A Review On: XTZ EarPhone 12 Sport

XTZ EarPhone 12 Sport

Rated # 3 in Sport
See all 1 reviews
Review Details:
Audio Quality
Comfort
Design
Durability
Value
Purchased on:
Price paid: $110.00
Mr_Owlow
Posted · Updated · 1377 Views · 1 Comment

Pros: Great sound with DSP processing on, good sound with it off. Split chord length and an in-line microphone

Cons: App only available on iOS devices, music has to be stored locally (no iTunes Match)

Background

I've had the JCV Victor FX500 / FX1000 earphones for several years now, and been very happy with the sound. The plug is now hanging on by a thread and I wanted something new before it breaks. After a bit of research I found out that XTZ, a company from my own country, had developed an earphone with DSP correction for the iPhone. There are two versions of these earphones, the EarPhone 12, which is just the phones, and EarPhone 12 Sports, which has an in-line mic, ear hooks and a clothes clip. The one thing I had been missing with the JCVs was a mic so I chose the Sports.

 

Design

The housing, though it looks like metal, is made of durable plastic, something I think is good since it keeps the weight down. They are quite big for in-ear phones but fit comfortably nonetheless, and the ear hooks attach and detach easily. The combination of the gunmetal gray housing and the black and red narrow but flat tangle free wire is cool and sporty. There are magnets in the back of the earphones that makes them attach like a necklace while not in use, something I found pretty useful.

 

The Sound

The sound out of the box was pretty damn good for an earphone in this price range, but when I installed the XTZ Player and turned on the Dirac DSP correction, Just WOW. The soundstage opened way up, the clarity in the bass and highs improved greatly, and it just put a smile on my face. There are 6 different corrections, the standard, 3 bass boost modes, a Bright mode and one for when you use ComplyFoam buds. The bass boost is very well done and doesn't detract from the detail in the sound, and is perfect to use when listening to older rock or other music that can be a bit thin.
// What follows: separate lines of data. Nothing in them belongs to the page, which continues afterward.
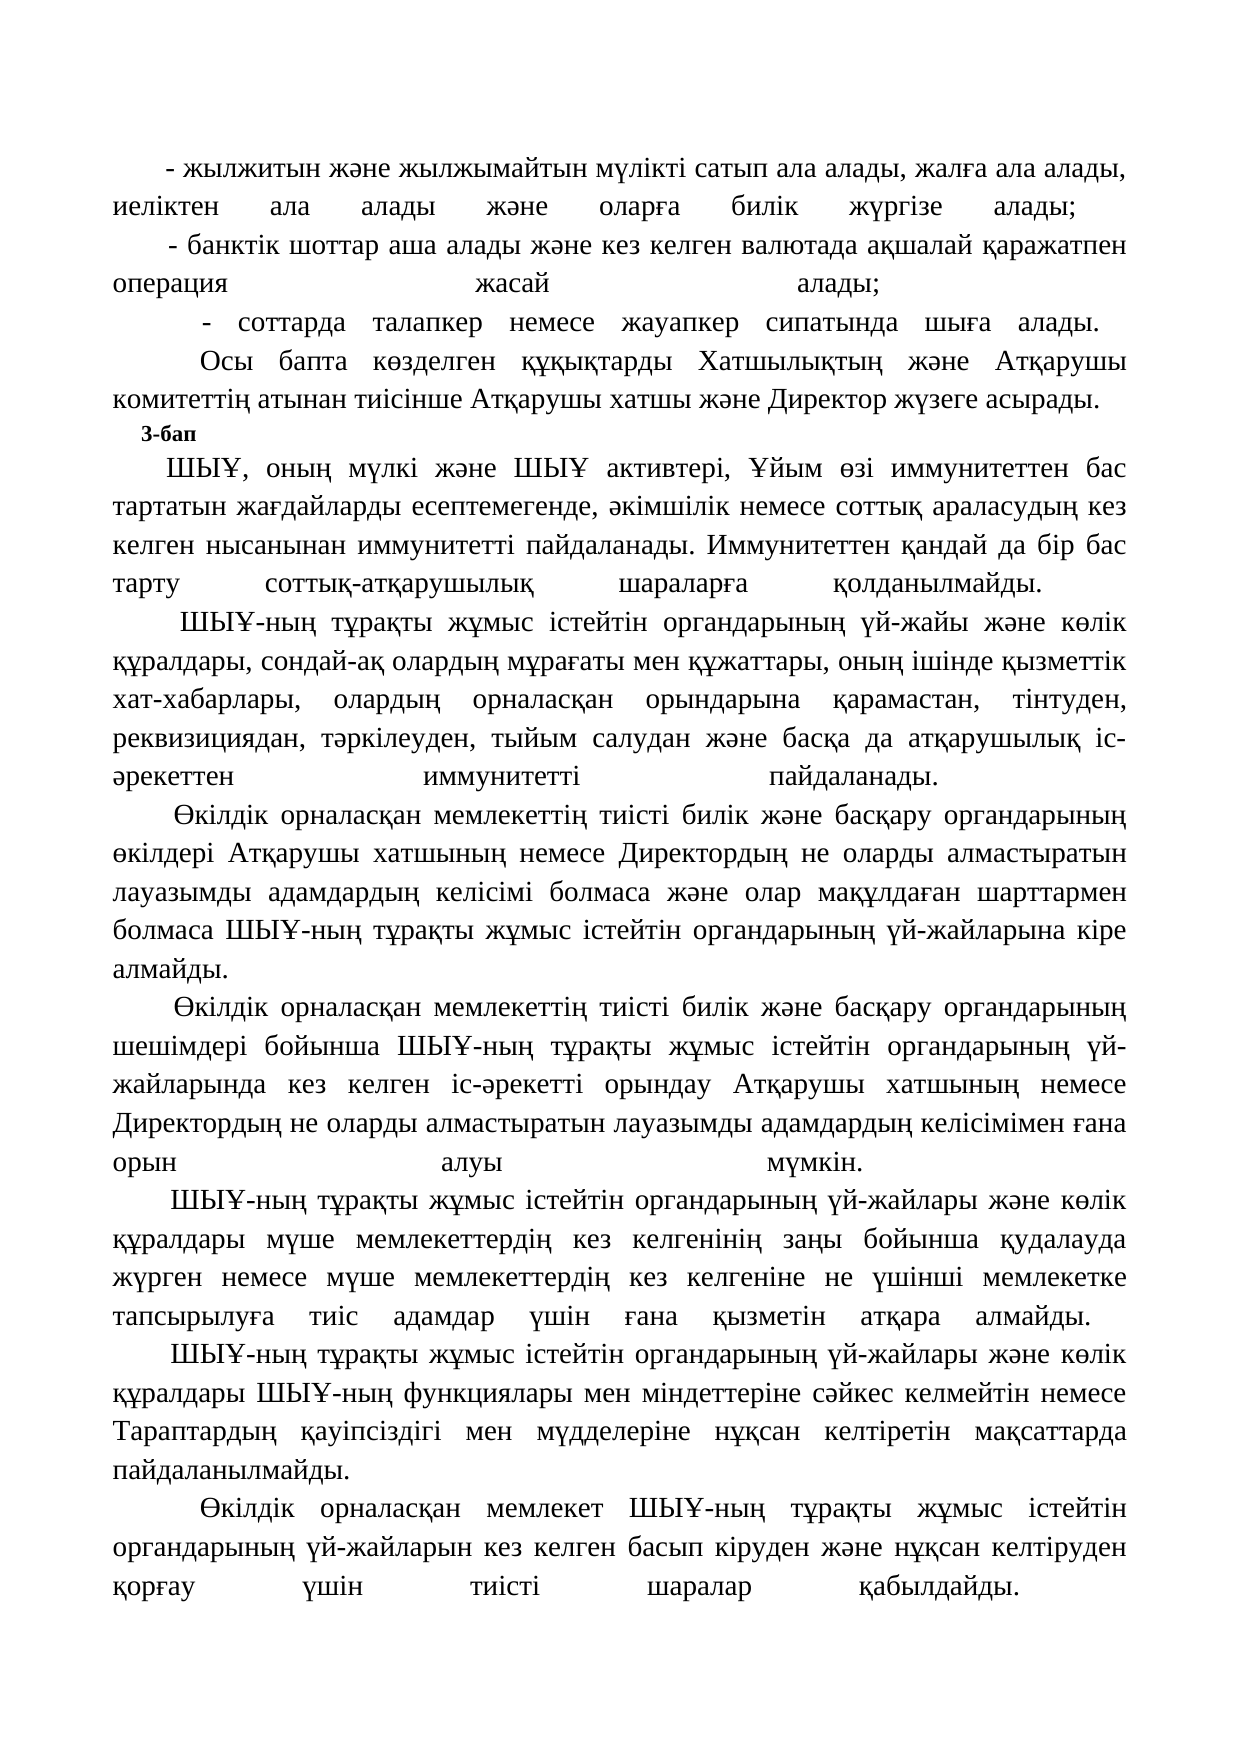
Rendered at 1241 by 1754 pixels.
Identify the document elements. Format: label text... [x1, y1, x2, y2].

text 3-бап [112, 420, 1128, 446]
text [112, 450, 1128, 1601]
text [112, 150, 1128, 415]
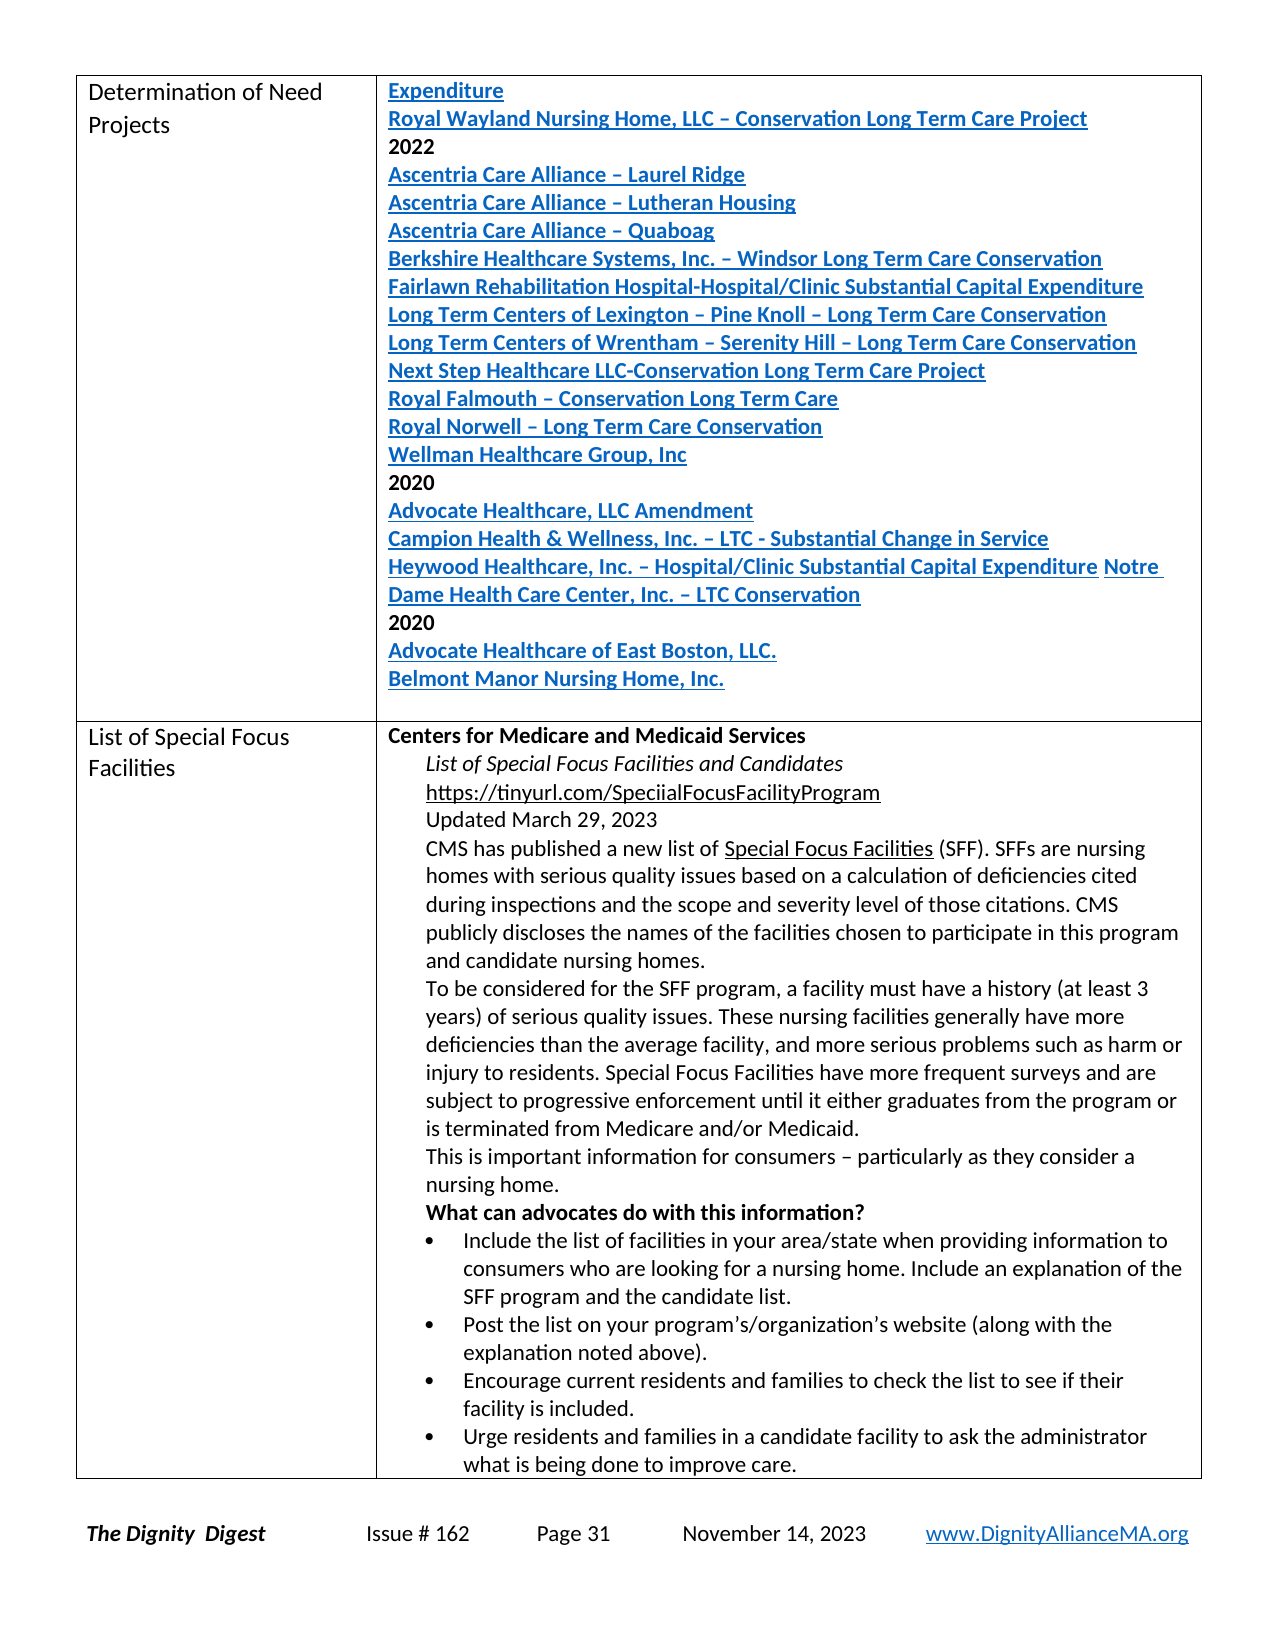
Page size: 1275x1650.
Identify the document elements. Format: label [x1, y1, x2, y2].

table_cell [77, 722, 376, 1478]
table_cell [377, 76, 1201, 721]
table_cell [377, 722, 1201, 1478]
table_cell [77, 76, 376, 721]
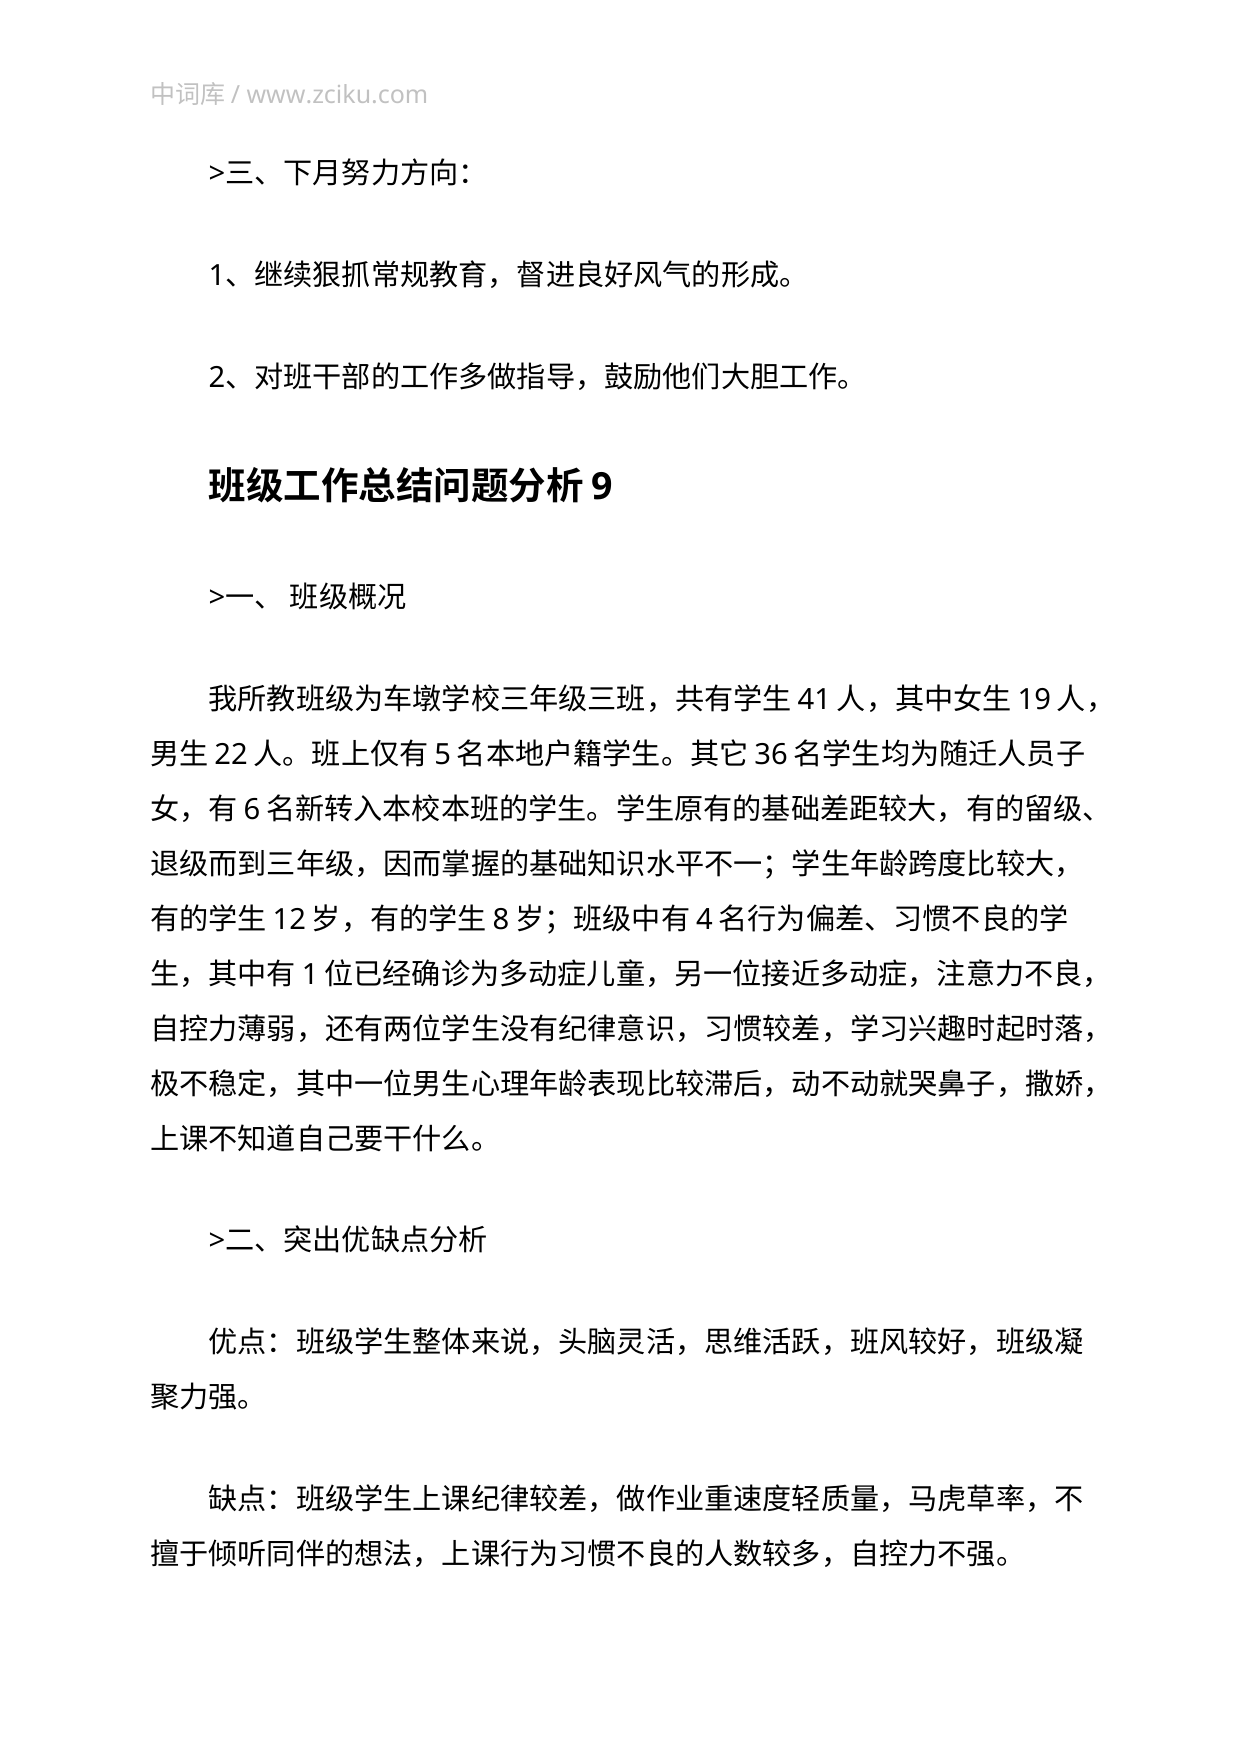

I haven't seen much use of the Bright option, since I like the level and clarity of the highs a lot, but for some recordings it is appropriate.

 

Compared to JVC

Without the corrections on the JVC phones does sound a bit better, as they should, being almost 3 times as expensive, but once the DSP is on the XTZ:s even surpasses them. They isolate much better, and the cable means they tangle less. The sound is a bit more linear, and the bass is great on both but even better on the XTZ.

 

I recommend these earphones wholeheartedly, and I can see myself replacing the JVCs with them full time.

1 Comment:

This need a bit more attention. Technology like this is the future of headphone listening.